1. What kops version are you running? The command kops version, will display
this information.

1.25.4

2. What Kubernetes version are you running? kubectl version will print the
version if a cluster is running or provide the Kubernetes version specified as
a kops flag.

1.23.5

3. What cloud provider are you using?
AWS

4. What commands did you run? What is the simplest way to reproduce this issue?
A node that was running for 400+ days had its kubelet-server.crt certificate expire, which broke all pods on the node.

$ sudo openssl x509 -enddate -noout -in /srv/kubernetes/kubelet-server.crt
notAfter=Sep 27 06:52:10 2023 GMT

Is something supposed to be auto-renewing this certificate?
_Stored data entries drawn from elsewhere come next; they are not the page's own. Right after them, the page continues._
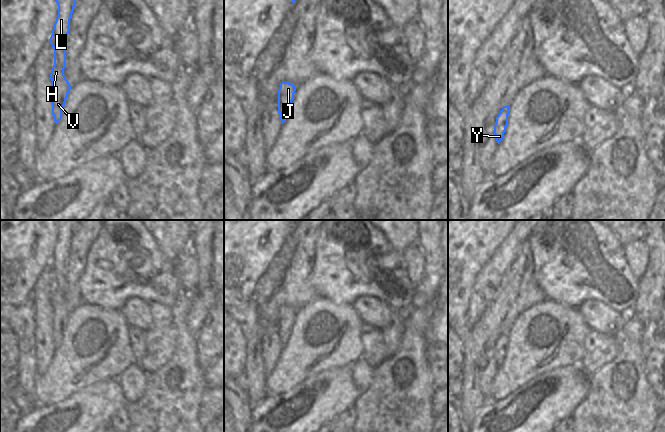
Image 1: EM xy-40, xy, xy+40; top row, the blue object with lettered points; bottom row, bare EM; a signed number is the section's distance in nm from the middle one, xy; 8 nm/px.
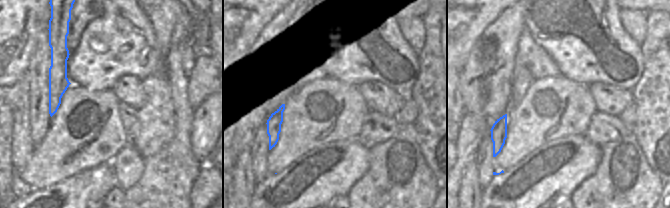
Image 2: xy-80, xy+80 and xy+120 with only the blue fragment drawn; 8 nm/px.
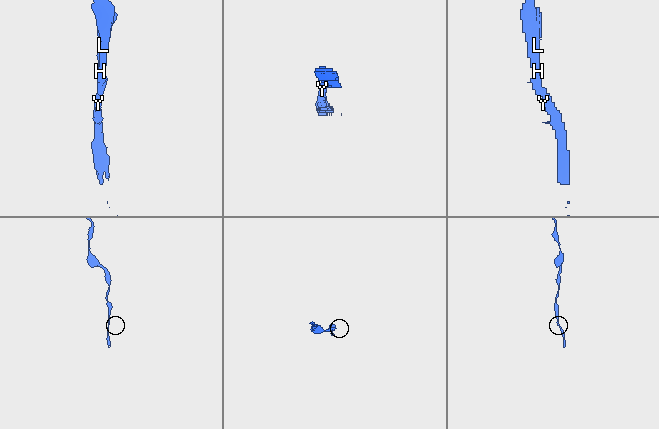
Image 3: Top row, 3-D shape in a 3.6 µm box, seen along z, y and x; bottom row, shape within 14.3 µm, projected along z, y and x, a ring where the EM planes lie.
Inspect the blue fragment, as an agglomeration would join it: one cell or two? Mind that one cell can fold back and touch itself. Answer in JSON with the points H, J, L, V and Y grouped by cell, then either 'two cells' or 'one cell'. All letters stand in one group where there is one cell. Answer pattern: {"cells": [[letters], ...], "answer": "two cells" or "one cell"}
{"cells": [["H", "J", "L", "V", "Y"]], "answer": "one cell"}

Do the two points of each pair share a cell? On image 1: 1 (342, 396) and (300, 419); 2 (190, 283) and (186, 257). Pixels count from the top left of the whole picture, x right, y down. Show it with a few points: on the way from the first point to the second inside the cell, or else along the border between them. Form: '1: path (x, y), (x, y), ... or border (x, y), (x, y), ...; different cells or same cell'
1: path (332, 396), (324, 396), (310, 410); same cell
2: path (188, 277), (187, 263); same cell

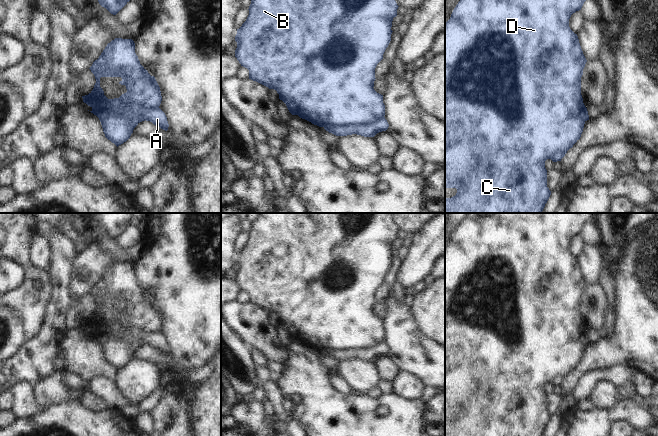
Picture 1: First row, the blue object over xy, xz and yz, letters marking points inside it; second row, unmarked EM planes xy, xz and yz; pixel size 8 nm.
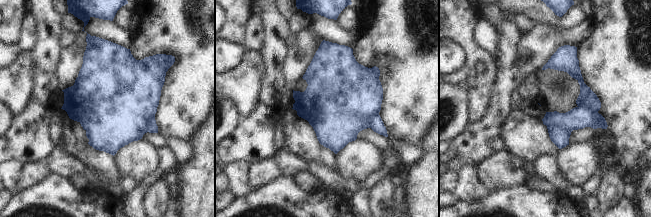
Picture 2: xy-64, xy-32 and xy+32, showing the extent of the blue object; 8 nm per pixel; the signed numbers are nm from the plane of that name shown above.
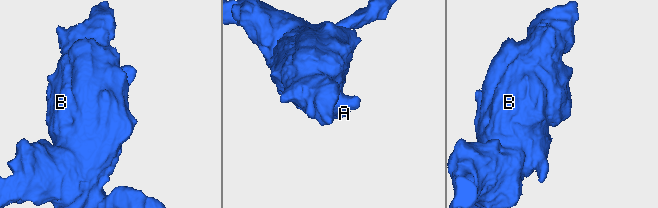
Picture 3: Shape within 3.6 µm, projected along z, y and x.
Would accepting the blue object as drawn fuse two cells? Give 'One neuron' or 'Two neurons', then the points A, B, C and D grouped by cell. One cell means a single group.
Two neurons. Groups: A / B C D

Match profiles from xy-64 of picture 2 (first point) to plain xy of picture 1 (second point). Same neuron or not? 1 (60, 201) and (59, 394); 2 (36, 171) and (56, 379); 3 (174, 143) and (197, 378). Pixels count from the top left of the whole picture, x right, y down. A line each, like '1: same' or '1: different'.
1: different
2: same
3: same

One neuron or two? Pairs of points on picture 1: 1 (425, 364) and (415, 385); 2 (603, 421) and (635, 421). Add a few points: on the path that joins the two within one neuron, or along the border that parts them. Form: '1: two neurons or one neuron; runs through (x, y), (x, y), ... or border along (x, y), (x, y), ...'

I couldn't see anything in the kubelet logs about it. I know that kubelets have certificate rotation (https://kubernetes.io/docs/tasks/tls/certificate-rotation/) but I don't know if that is supposed to be covering this file, or if it's something on the kops side.

Not sure if there's an easy way to test/reproduce this due to the duration of these certs.

(I know ideally I'd be doing control plane upgrades frequently enough that this doesn't matter, but would like to sort this out for if/when that doesn't happen again in future)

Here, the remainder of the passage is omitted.